*Input data*.

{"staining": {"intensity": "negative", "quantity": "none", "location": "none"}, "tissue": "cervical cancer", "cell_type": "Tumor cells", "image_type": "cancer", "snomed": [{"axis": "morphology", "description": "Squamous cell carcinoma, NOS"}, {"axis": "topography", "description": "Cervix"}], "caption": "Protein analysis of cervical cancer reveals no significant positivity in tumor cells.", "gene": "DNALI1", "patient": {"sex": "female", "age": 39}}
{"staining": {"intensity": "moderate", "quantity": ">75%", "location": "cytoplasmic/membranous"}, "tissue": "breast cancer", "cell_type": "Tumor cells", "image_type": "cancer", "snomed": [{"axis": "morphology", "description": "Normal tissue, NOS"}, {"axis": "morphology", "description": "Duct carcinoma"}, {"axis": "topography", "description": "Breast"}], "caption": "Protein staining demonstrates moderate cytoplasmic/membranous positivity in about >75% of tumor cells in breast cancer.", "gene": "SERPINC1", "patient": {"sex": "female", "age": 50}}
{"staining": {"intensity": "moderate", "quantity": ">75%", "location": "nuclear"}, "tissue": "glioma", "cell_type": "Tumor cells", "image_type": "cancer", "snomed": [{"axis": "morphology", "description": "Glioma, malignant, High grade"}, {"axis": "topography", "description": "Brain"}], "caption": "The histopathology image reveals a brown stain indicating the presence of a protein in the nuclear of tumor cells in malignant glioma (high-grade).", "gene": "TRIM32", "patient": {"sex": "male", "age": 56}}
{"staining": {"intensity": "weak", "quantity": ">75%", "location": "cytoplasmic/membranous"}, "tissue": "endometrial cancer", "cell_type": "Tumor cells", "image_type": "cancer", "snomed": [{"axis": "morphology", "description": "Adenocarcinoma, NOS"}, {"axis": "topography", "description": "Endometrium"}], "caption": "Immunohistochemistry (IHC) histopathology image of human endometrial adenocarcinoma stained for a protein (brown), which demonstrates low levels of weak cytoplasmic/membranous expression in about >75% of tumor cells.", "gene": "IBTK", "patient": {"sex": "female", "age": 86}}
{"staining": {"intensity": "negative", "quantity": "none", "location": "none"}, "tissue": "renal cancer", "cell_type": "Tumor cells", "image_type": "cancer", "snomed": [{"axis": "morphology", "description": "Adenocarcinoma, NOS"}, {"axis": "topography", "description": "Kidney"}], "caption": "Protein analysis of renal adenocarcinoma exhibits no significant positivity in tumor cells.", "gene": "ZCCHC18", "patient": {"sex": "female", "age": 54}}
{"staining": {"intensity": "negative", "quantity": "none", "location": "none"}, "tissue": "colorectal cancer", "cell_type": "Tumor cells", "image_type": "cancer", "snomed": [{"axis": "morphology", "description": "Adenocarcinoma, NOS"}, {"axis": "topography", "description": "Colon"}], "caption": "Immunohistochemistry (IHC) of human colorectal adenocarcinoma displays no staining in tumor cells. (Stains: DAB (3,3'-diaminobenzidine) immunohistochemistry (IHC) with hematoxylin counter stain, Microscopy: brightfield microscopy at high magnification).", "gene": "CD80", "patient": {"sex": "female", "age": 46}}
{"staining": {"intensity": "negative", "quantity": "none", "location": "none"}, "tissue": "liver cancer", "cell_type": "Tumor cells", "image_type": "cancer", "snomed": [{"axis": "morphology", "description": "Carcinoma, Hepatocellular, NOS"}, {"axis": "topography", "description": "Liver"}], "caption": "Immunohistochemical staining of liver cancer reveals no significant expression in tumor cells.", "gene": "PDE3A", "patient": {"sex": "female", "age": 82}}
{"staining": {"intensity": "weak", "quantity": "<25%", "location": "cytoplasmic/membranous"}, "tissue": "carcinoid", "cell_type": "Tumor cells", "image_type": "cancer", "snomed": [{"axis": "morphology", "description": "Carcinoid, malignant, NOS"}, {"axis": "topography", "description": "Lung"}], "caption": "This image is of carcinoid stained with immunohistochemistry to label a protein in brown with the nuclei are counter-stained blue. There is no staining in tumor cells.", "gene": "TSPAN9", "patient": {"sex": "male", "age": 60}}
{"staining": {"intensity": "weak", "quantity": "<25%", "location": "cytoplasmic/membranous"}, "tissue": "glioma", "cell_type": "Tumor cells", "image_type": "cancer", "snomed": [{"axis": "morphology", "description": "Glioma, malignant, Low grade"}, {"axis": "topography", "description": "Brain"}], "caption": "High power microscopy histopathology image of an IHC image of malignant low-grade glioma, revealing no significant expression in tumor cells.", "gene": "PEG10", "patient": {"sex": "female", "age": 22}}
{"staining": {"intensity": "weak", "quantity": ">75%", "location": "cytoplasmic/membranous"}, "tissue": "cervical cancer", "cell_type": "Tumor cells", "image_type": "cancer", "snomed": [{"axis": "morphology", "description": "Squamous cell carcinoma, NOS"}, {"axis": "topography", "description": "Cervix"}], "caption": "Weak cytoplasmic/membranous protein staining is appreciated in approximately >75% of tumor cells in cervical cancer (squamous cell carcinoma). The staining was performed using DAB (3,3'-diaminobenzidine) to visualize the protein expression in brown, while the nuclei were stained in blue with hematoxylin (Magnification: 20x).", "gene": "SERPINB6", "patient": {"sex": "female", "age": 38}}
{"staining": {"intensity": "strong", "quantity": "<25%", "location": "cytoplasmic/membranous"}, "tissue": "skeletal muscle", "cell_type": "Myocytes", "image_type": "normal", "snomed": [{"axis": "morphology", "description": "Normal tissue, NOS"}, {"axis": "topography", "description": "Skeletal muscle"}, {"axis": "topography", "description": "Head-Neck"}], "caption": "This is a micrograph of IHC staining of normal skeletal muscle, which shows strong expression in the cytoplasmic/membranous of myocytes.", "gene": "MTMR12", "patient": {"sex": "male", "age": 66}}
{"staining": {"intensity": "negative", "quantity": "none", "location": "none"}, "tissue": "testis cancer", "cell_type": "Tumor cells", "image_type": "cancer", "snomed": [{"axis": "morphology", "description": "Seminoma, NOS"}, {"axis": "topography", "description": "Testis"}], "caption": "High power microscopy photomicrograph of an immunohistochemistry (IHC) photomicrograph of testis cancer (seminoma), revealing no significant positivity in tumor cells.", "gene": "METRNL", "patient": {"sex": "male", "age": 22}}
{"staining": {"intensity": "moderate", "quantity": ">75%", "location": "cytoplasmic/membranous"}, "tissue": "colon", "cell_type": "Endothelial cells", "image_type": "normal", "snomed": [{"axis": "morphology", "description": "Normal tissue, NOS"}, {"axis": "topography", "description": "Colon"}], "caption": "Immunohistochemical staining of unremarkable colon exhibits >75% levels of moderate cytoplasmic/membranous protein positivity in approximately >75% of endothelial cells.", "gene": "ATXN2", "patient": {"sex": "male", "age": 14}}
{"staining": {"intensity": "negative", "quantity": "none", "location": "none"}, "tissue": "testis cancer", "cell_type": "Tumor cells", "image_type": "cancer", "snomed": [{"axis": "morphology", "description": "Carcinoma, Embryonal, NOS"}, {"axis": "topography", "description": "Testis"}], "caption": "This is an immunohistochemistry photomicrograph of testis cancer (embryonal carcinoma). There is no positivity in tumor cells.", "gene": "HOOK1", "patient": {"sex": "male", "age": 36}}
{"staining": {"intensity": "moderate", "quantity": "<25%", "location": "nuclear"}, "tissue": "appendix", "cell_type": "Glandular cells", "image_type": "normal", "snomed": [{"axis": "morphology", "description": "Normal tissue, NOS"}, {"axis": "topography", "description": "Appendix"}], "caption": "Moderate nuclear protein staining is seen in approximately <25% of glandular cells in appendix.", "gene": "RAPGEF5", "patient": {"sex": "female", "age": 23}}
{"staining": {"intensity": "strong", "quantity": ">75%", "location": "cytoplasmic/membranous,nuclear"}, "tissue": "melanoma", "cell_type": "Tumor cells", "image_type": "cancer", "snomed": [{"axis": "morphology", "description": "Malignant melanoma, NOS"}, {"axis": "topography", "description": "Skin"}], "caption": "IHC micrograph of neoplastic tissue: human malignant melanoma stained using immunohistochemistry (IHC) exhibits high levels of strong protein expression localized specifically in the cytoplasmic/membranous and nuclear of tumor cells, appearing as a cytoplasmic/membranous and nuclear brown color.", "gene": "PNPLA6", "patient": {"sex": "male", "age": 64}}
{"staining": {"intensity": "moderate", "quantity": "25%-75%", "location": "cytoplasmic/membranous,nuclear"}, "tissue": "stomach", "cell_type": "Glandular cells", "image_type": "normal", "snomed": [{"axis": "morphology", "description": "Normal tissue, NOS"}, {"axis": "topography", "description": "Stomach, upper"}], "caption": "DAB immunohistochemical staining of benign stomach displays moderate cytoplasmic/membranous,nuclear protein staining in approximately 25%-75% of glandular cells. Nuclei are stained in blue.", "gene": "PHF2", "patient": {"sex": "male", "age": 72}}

*Instructions to follow*. From the records above, give again exactly the lines running from the line with "(IHC) histopathology image" to the line with "analysis of renal", inclusive.

*Output for this task*.
{"staining": {"intensity": "weak", "quantity": ">75%", "location": "cytoplasmic/membranous"}, "tissue": "endometrial cancer", "cell_type": "Tumor cells", "image_type": "cancer", "snomed": [{"axis": "morphology", "description": "Adenocarcinoma, NOS"}, {"axis": "topography", "description": "Endometrium"}], "caption": "Immunohistochemistry (IHC) histopathology image of human endometrial adenocarcinoma stained for a protein (brown), which demonstrates low levels of weak cytoplasmic/membranous expression in about >75% of tumor cells.", "gene": "IBTK", "patient": {"sex": "female", "age": 86}}
{"staining": {"intensity": "negative", "quantity": "none", "location": "none"}, "tissue": "renal cancer", "cell_type": "Tumor cells", "image_type": "cancer", "snomed": [{"axis": "morphology", "description": "Adenocarcinoma, NOS"}, {"axis": "topography", "description": "Kidney"}], "caption": "Protein analysis of renal adenocarcinoma exhibits no significant positivity in tumor cells.", "gene": "ZCCHC18", "patient": {"sex": "female", "age": 54}}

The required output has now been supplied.